§ Task to carry out
Among the lines below, how many have the word "RabbitMQHandlerOneWay"? The reply is that number alone.

[Stored data entries]

__________________________________________________

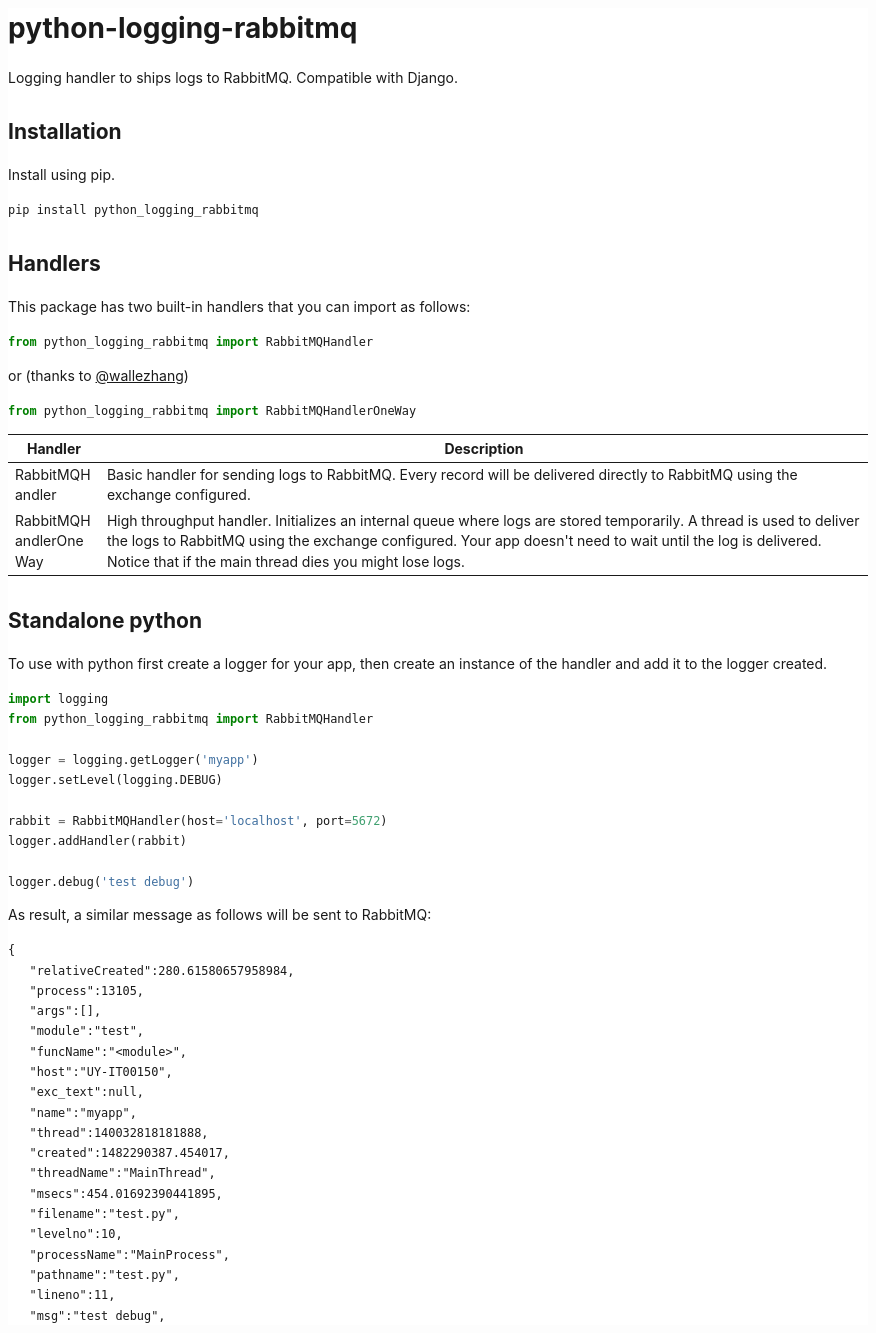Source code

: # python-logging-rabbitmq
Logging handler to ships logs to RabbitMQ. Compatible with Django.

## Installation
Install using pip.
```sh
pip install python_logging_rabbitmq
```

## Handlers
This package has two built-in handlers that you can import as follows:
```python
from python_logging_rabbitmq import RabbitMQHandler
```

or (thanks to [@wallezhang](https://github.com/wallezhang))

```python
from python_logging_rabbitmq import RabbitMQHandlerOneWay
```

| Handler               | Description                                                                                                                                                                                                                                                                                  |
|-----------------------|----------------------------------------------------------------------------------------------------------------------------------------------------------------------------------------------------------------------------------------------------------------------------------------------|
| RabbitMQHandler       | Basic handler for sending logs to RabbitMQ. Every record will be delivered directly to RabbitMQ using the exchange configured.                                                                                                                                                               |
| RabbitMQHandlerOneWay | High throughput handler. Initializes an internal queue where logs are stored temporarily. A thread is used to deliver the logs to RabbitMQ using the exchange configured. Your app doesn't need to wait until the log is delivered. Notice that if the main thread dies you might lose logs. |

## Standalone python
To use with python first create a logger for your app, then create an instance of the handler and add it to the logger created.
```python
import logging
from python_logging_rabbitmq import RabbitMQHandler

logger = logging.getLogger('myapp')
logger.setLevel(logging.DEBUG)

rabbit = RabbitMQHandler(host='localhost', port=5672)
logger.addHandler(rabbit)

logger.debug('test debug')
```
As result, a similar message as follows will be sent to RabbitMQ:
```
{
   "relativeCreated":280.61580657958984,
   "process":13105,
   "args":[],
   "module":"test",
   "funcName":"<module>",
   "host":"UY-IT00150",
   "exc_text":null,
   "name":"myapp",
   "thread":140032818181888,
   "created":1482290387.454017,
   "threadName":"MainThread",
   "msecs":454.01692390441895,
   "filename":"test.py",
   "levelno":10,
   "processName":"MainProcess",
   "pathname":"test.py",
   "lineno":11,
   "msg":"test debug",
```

__________________________________________________

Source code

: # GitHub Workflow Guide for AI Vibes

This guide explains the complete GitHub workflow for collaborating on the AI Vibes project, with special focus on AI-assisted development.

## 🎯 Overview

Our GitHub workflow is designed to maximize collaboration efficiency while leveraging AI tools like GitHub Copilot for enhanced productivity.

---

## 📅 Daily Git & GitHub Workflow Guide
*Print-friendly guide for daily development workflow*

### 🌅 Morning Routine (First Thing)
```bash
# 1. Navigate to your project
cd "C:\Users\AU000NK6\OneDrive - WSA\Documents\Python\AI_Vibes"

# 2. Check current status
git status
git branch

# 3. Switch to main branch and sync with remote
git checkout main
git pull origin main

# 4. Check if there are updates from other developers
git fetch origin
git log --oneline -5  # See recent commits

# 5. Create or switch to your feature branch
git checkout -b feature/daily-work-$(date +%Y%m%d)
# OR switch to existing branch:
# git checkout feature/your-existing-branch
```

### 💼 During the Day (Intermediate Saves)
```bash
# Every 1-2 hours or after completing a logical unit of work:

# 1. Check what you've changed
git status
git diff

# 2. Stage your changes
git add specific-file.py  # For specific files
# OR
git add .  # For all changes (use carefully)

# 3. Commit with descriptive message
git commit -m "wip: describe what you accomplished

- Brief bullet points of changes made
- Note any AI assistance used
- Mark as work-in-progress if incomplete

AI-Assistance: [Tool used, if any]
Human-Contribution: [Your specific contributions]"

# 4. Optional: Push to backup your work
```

__________________________________________________

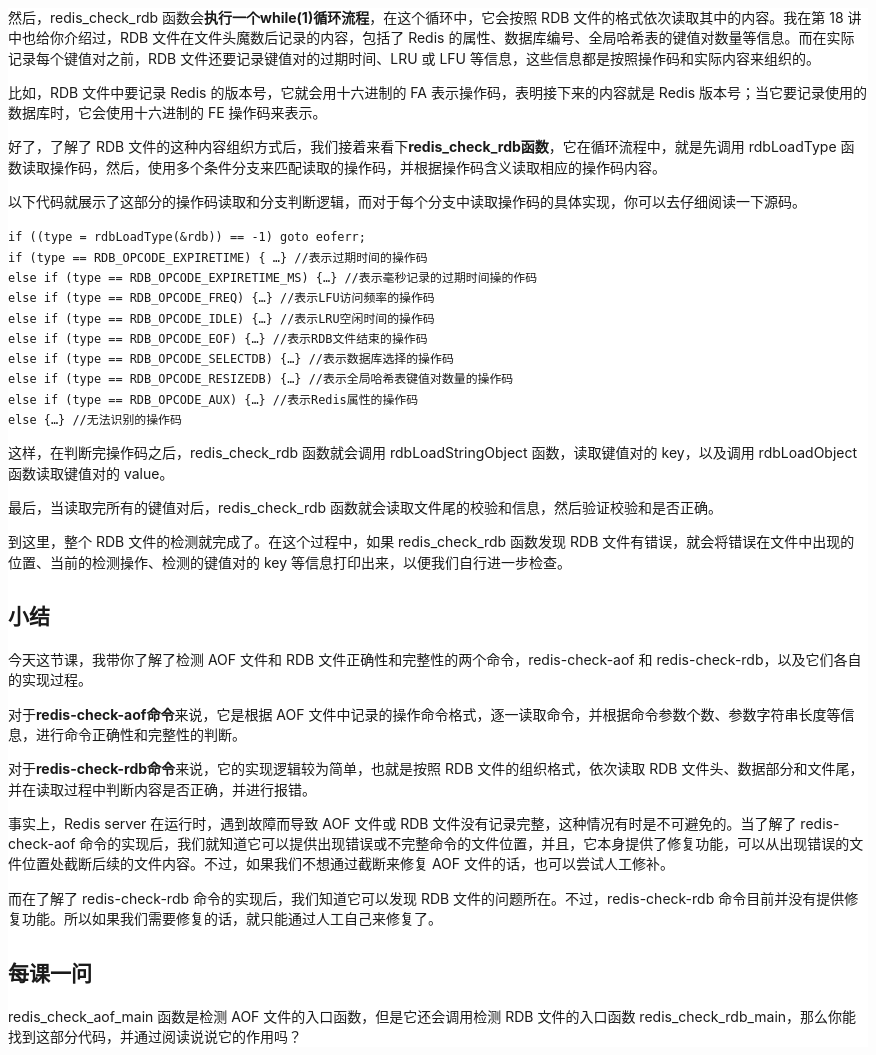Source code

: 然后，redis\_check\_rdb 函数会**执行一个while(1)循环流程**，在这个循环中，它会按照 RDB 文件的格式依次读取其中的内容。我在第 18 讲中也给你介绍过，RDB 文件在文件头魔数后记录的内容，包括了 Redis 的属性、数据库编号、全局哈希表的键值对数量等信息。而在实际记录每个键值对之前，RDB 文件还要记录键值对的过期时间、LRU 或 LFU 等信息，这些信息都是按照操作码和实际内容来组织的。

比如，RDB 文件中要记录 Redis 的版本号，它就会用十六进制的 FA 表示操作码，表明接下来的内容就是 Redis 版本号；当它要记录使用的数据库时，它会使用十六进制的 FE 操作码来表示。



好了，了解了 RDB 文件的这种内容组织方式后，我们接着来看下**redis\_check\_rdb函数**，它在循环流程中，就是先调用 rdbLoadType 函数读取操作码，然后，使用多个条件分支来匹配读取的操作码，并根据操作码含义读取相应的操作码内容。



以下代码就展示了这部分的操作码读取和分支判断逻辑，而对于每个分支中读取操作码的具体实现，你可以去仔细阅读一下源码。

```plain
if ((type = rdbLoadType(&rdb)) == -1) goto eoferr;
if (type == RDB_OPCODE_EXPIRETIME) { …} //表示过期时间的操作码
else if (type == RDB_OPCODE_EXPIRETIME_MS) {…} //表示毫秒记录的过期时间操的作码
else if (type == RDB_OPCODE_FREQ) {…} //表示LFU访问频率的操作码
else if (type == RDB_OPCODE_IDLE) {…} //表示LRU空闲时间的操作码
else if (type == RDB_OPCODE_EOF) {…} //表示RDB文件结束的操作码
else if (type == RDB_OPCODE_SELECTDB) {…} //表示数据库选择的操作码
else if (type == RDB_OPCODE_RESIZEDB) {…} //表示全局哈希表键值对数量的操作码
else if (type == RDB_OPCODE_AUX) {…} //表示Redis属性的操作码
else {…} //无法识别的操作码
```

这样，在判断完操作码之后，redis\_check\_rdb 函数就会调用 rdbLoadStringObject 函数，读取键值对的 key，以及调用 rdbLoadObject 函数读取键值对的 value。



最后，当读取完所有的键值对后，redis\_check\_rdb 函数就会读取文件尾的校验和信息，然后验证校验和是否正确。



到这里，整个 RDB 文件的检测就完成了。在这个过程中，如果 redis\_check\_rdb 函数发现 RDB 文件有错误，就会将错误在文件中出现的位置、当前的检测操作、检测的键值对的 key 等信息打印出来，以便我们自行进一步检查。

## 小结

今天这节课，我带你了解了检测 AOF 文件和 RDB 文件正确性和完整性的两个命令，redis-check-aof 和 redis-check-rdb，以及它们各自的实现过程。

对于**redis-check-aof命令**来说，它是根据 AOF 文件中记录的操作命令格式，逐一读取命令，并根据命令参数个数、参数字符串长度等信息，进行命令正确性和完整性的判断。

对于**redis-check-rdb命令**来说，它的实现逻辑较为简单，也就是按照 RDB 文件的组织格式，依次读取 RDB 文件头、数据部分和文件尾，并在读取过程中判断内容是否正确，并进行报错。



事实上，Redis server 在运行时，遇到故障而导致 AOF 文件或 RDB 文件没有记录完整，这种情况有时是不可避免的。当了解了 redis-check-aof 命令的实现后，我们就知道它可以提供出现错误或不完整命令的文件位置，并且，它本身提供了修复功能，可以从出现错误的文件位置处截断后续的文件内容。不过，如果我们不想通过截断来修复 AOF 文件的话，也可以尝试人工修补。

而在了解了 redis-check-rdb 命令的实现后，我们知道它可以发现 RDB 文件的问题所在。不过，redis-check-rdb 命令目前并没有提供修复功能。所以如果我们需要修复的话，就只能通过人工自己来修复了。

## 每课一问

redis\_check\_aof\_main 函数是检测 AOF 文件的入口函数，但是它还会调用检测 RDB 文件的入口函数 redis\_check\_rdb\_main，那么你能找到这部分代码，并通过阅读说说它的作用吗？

__________________________________________________

§ Response area
2